_REQUIRED WORK_.
Your answer should consist of all lines in the listing that hold the word "membranous".

_INFORMATION SUPPLIED_.

::::::::::

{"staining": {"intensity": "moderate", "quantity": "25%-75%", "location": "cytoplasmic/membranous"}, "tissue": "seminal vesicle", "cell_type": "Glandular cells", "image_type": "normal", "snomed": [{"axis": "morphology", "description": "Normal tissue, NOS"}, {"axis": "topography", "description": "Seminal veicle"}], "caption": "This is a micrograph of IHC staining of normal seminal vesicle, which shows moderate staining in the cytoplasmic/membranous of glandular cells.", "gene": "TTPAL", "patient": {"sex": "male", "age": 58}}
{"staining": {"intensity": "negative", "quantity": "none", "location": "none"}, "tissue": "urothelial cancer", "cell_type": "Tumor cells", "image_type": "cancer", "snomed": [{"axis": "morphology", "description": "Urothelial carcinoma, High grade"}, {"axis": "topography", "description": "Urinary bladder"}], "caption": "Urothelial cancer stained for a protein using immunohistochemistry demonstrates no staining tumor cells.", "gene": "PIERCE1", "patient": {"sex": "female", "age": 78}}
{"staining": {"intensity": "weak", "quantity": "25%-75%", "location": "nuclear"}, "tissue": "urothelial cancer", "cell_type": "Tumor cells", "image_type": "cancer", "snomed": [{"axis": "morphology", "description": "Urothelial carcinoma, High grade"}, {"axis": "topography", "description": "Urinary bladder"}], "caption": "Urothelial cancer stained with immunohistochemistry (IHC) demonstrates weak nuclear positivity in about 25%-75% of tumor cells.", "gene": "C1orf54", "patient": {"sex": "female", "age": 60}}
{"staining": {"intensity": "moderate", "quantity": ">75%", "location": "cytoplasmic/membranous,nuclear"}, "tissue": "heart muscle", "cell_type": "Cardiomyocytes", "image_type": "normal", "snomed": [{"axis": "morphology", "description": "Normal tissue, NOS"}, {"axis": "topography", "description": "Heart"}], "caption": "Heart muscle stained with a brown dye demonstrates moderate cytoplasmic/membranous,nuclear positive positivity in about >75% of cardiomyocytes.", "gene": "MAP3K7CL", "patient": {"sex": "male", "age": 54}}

::::::::::

_RESULT OF THIS TASK_.
{"staining": {"intensity": "moderate", "quantity": "25%-75%", "location": "cytoplasmic/membranous"}, "tissue": "seminal vesicle", "cell_type": "Glandular cells", "image_type": "normal", "snomed": [{"axis": "morphology", "description": "Normal tissue, NOS"}, {"axis": "topography", "description": "Seminal veicle"}], "caption": "This is a micrograph of IHC staining of normal seminal vesicle, which shows moderate staining in the cytoplasmic/membranous of glandular cells.", "gene": "TTPAL", "patient": {"sex": "male", "age": 58}}
{"staining": {"intensity": "moderate", "quantity": ">75%", "location": "cytoplasmic/membranous,nuclear"}, "tissue": "heart muscle", "cell_type": "Cardiomyocytes", "image_type": "normal", "snomed": [{"axis": "morphology", "description": "Normal tissue, NOS"}, {"axis": "topography", "description": "Heart"}], "caption": "Heart muscle stained with a brown dye demonstrates moderate cytoplasmic/membranous,nuclear positive positivity in about >75% of cardiomyocytes.", "gene": "MAP3K7CL", "patient": {"sex": "male", "age": 54}}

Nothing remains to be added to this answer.